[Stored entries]
BEGIN

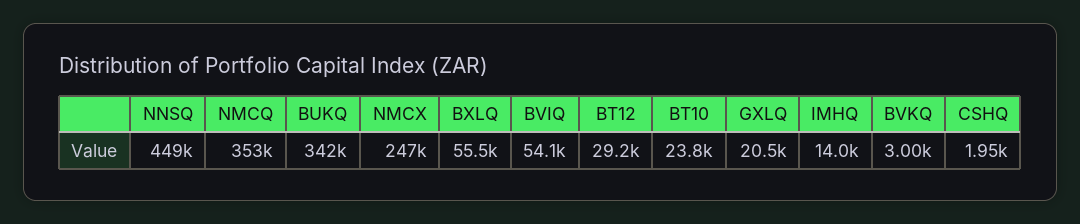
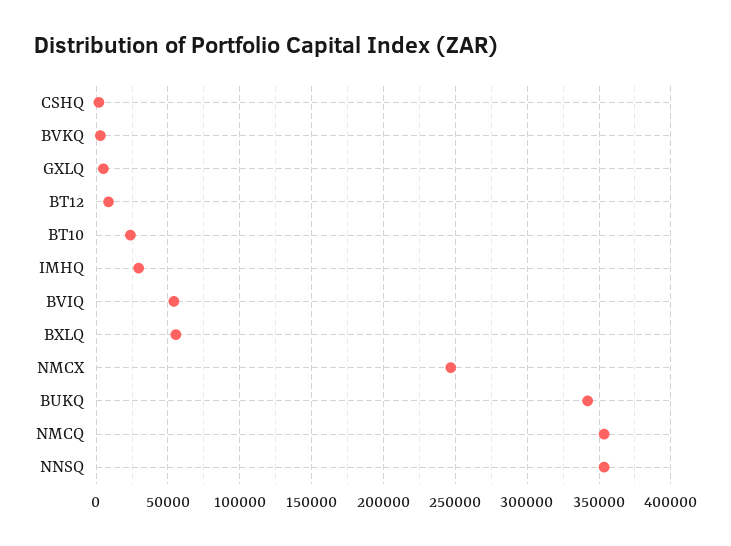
  {
-   "NNSQ": 449000,
+   "NNSQ": 355000,
    "NMCQ": 353000,
    "BUKQ": 342000,
    "NMCX": 247000,
    "BXLQ": 55500,
    "BVIQ": 54100,
-   "BT12": 29200,
+   "BT12": 10000,
    "BT10": 23800,
-   "GXLQ": 20500,
+   "GXLQ": 5000,
-   "IMHQ": 14000,
+   "IMHQ": 30000,
    "BVKQ": 3000,
    "CSHQ": 1950
  }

END

## Task statement
Reprint the entries above exactly, images removed.

## Answer for this exercise
  {
-   "NNSQ": 449000,
+   "NNSQ": 355000,
    "NMCQ": 353000,
    "BUKQ": 342000,
    "NMCX": 247000,
    "BXLQ": 55500,
    "BVIQ": 54100,
-   "BT12": 29200,
+   "BT12": 10000,
    "BT10": 23800,
-   "GXLQ": 20500,
+   "GXLQ": 5000,
-   "IMHQ": 14000,
+   "IMHQ": 30000,
    "BVKQ": 3000,
    "CSHQ": 1950
  }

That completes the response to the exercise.